Les polygones brûlés atteignent des niveaux records avec 28,2 millions supprimés. Découvrez les tendances actuelles de POL et l'impact sur les prix des polygones. Plus de détails ici.

À retenir
Résumé généré par l'IA, examiné par la rédaction.
Polygon a brûlé 28,2 millions de POL en février
Cela représente le plus haut niveau de combustion mensuel jamais enregistré.
L'activité du réseau a directement augmenté la destruction de jetons
Une consommation accrue a entraîné une hausse des frais et une réduction de l'offre.
En février 2026, Polygon a franchi un cap majeur. Le réseau a utilisé 28,2 millions de jetons POL en un mois. Il s’agit du plus important volume de jetons brûlés sur une base mensuelle jamais enregistré. Cela représente une forte hausse par rapport aux niveaux observés les mois précédents.
Les chiffres montrent un changement clair. Le trafic sur le réseau a augmenté et le mécanisme de burn a eu davantage d’impact. Résultat : l’offre a commencé à diminuer plus rapidement.
28.2M POL burned in February.
— Polygon | POL (@0xPolygon) March 1, 2026
A monthly all-time high for POL burned.
Usage ↑ Fees ↑ Burns ↑ Supply ↓
Deflation is locked in. pic.twitter.com/08cIN3ICJ2
Le modèle de Polygon relie directement l’utilisation du réseau au burn des jetons. En février, l’activité a été particulièrement soutenue. L’augmentation du nombre de transactions a entraîné une hausse des frais, et la hausse des frais a conduit à retirer davantage de jetons de la circulation.
Cela crée un cercle dynamique : plus d’usage entraîne plus de frais, plus de frais entraîne plus de burn, et plus de burn entraîne une baisse de l’offre. Le système récompense l’adoption active. Plus le réseau s’étend, plus la pression déflationniste s’intensifie.
Les dynamiques d’offre commencent à évoluer
L’offre de Polygon se chiffre désormais en milliards de jetons. Contrairement aux actifs à offre fixe, le POL n’est pas plafonné par un hard cap. Toutefois, le mécanisme de burn agit comme un contrepoids.
Des burns réguliers réduisent progressivement l’offre en circulation sur le long terme. Cela modifie la perception des investisseurs vis-à-vis du jeton. L’inflation n’est plus au centre des préoccupations. La pression déflationniste prend désormais davantage d’importance.
La hausse des prix est souvent soutenue par une diminution de l’offre. Lorsque moins de jetons circulent, la demande peut pousser les prix à la hausse. Polygon se rapproche désormais de cette configuration.
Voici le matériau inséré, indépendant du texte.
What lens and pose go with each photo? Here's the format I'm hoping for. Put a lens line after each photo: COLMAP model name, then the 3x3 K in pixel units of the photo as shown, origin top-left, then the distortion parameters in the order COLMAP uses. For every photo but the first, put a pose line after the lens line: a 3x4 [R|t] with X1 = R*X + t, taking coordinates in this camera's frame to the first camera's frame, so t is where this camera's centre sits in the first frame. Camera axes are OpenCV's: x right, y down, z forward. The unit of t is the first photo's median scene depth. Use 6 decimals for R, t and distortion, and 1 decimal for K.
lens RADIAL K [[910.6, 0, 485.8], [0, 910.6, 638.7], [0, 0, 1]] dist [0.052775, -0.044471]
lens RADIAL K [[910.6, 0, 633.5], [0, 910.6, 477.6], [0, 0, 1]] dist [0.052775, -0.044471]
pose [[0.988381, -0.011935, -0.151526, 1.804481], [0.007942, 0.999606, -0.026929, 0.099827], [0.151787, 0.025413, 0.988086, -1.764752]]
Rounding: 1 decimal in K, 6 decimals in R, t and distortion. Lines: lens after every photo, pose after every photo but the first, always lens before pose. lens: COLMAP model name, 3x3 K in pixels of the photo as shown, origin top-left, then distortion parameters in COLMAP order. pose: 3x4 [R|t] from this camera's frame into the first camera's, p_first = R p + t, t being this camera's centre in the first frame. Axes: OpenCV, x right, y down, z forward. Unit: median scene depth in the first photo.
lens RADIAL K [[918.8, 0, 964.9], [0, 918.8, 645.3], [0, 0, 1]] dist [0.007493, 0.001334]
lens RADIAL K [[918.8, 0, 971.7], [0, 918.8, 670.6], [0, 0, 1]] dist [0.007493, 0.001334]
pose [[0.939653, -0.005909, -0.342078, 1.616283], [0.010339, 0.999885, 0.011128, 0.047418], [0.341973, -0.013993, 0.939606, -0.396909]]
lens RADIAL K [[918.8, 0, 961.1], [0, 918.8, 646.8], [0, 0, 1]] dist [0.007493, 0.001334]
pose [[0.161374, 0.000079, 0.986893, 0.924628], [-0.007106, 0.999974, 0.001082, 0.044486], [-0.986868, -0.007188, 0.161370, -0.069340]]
L’usage intensif du réseau contribue directement à la rareté.
Cependant, cet effet dépend de la régularité. Un bon mois ne constitue pas une tendance de long terme. Seule la poursuite de l’activité permettra de déterminer si ce mouvement est durable.
L’élan de Polygon
La question centrale reste celle de la durabilité. Polygon doit continuer à développer son écosystème pour maintenir un rythme de burn élevé. En cas de baisse de l’utilisation, les burns diminueront. Cela affaiblirait l’effet déflationniste.
En revanche, si l’adoption continue de progresser, l’impact pourrait s’amplifier avec le temps. Chaque mois d’activité soutenue réduirait davantage l’offre. Cela place Polygon dans une position favorable. La croissance et la tokenomics évoluent désormais dans la même direction.
Polygon vient d’envoyer un signal fort. Les burns records témoignent d’une demande réelle, et non d’une simple spéculation. La valeur du réseau repose désormais sur son usage. L’augmentation de l’activité réduit l’offre et renforce les fondamentaux à long terme.
Si cette tendance se confirme, Polygon pourrait devenir un écosystème pleinement déflationniste. Le marché surveillera désormais de près la poursuite de cet élan.